Increasing amounts of digital video are available on the World-Wide Web and in digital libraries, but using this information is still quite difficult with today's tools. Whereas many researchers are studying searching and summarization techniques for text, images, and other material, there is very little work concentrating on video or on how to use the video once appropriate pieces are found. Our research will investigate how to create a comprehensive tool that will allow the general public to author interesting compositions using digital video. In particular, it will allow the user to specify sophisticated interactive behaviors for the videos and for extra graphical drawings (called synthetic graphics) layered on top of the videos. For example, users might specify which objects in the video can be clicked on to choose the next video clip, or that an arrow should be drawn that shows the path that an object will follow, or that the video is part of a lesson and a viewer's answer to a question determines the next action. Children and their teachers will be able to create interesting interactive compositions using videos. The goal is to make it as easy to use the video material found in a digital library as it is to use textual material found in today's libraries.

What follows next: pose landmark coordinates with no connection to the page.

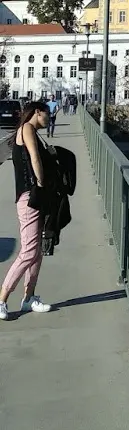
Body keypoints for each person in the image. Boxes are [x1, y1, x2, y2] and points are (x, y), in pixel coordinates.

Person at [1, 101, 53, 319]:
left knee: (37, 251)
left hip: (32, 197)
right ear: (37, 112)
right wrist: (41, 185)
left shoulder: (28, 130)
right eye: (47, 114)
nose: (49, 118)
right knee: (29, 251)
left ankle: (29, 298)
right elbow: (35, 158)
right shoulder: (27, 129)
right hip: (29, 197)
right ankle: (2, 299)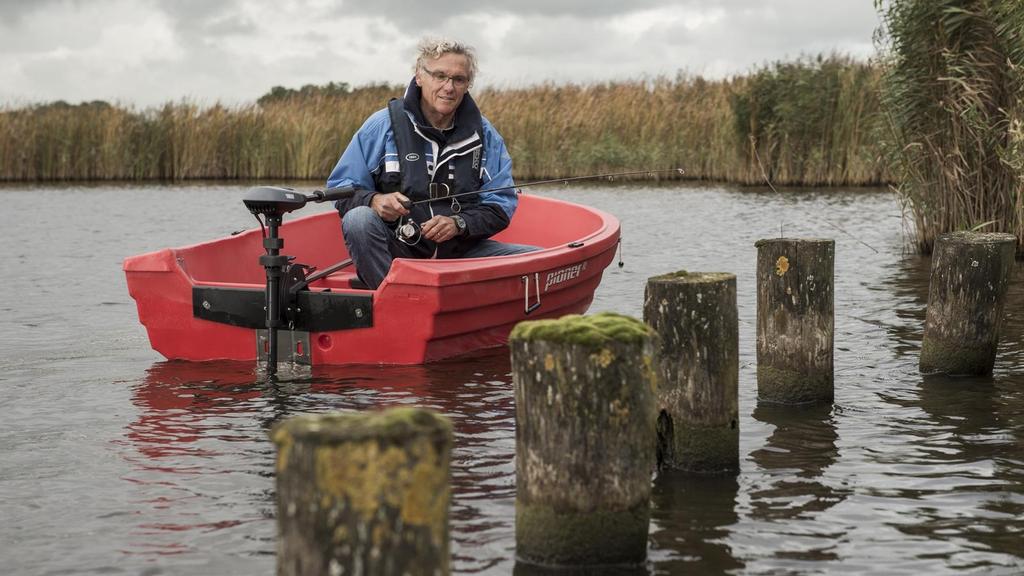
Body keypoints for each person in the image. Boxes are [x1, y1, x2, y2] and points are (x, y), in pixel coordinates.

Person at [326, 37, 538, 289]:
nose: (449, 87)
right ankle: (393, 303)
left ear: (467, 84)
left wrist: (459, 224)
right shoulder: (381, 126)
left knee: (542, 259)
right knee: (358, 219)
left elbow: (501, 207)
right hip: (397, 255)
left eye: (458, 79)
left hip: (462, 256)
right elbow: (340, 188)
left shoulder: (486, 135)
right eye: (439, 76)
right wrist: (374, 200)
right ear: (419, 76)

We will exploit the substantial capabilities provided by the Informedia Digital Video Library Project to provide advanced features for authoring multimedia compositions using video. We will create an Intelligent Video Editor that provides high-level tools for working with the source video. Informedia provides a transcript of the audio of all video, which can be used for searching, and also for selecting ranges of the video for copying and deleting. Intelligent controls will be included that jump backwards and forwards to the beginning and end of syntactically meaningful units, such as camera movements, fades, scene changes, etc. (rather than just moving by a fixed number of frames). We will incorporate algorithms that can identify and track objects within the video, such as a moving ball or car, which we will use to make it easy to select a sequence of frames where an object is visible, specify an action to take when the user clicks on an object, or even to introduce a synthetic graphic that follows an object in the video. We will also provide techniques for organizing sets of videos and video clips, such as outlines, hierarchies, and collections of clips.

Previous approaches to authoring of interactive behaviors for video and other multimedia presentations have used scripting languages based on conventional control structures which research shows are hard for non-programmers to use. To address this problem, we propose to integrate demonstrational and natural programming techniques into our tool. In a demonstrational interface, the user gives examples of the desired actions and results, and the system generates the code to perform the same actions at run time. Using demonstrational techniques has proven successful for specifying simple behaviors. The research challenge is to automatically generalize the user's actions so the code will work in various circumstances and therefore be more robust and useful. The code itself will be expressed in a more natural programming language. Human-factors studies have been performed to investigate how people naturally express algorithms. These studies have revealed some general principles which will be applied to the design of a new language, such as that a general case is often expressed first, with exceptions afterwards, and that loops are avoided by applying operations to sets of objects. Using these new results, along with results from the fields of Empirical Studies of Programmers and Human-Computer Interaction, we will create a language that is easier to learn and more effective to use. This will enable a wider range of people to read, generate and modify the code. However, it will not be sufficient to design a good language-a supporting environment will be required to help with editing and debugging of the code. By integrating tools for finding and organizing videos, video editing, demonstrating behaviors, writing code in a more natural programming language, and testing and debugging the code, an environment can be provided that will enable more people to author interesting compositions with video. The tools we create will be continuously tested with school children and adults to evaluate and refine the various features.